The 2.76 Mb duplication in our patient represents the smallest duplication in the region, and by considering the previously published patient with SRS features [1] and a duplication carrier without clinical features [9] it allows to narrow down the smallest common region of overlap in the two patients with SRS features to 1 Mb. This region harbors five protein-coding genes, four of them have not yet been identified as disease-causing (PAMR1, FJX1) or are associated with clinical features not fitting with that in the two deletion carriers (CD44, TRIM44). Pathogenic loss-of-function variants of the fifth gene, SLC1A2, are associated with a developmental and epileptic encephalopathy (DEE41, OMIM # 617105) and poor overall growth, a gain-of-function variant in this gene has recently been suggested to be associated with epileptic encephalopathies [10]. In fact, our patient did not exhibit clinical features consistent with the latter condition, but a complementing contribution of all the affected genes to the phenotype is well conceivable.
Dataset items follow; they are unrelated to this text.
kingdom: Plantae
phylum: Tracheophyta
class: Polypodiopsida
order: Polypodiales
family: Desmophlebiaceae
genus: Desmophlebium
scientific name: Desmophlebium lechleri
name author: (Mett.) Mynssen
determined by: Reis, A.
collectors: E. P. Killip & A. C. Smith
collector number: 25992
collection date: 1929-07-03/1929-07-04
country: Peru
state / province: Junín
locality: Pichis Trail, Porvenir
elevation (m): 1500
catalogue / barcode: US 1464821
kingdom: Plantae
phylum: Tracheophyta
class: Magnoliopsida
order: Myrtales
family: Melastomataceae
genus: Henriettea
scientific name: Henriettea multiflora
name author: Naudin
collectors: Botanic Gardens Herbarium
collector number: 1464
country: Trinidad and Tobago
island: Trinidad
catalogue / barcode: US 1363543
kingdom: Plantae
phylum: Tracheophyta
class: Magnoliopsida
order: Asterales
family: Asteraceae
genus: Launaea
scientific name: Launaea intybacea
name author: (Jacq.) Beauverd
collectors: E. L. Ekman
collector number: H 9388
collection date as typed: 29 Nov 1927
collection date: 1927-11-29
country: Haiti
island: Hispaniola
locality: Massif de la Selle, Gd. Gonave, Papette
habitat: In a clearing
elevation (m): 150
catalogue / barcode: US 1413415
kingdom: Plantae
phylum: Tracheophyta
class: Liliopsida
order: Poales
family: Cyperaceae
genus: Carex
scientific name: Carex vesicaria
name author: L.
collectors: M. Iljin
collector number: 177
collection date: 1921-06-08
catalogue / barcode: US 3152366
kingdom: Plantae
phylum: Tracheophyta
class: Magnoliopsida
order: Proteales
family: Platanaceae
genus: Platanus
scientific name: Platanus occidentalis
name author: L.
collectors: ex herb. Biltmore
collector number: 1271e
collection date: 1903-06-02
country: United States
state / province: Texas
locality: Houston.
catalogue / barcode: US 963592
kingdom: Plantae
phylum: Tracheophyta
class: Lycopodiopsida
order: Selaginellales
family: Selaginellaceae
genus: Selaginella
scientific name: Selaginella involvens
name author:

In summary, we suggest duplications of a 1 Mb region within 11p1 as a new microduplication syndrome with a clinical overlap with SRS. Furthermore, we could confirm that trio-WGS is a valuable diagnostic tool which allows a one-step analysis to identify CNVs and SNVs in patients with clinically heterogeneous features like SRS and related disorders, thereby avoiding a time-consuming diagnostic testing process.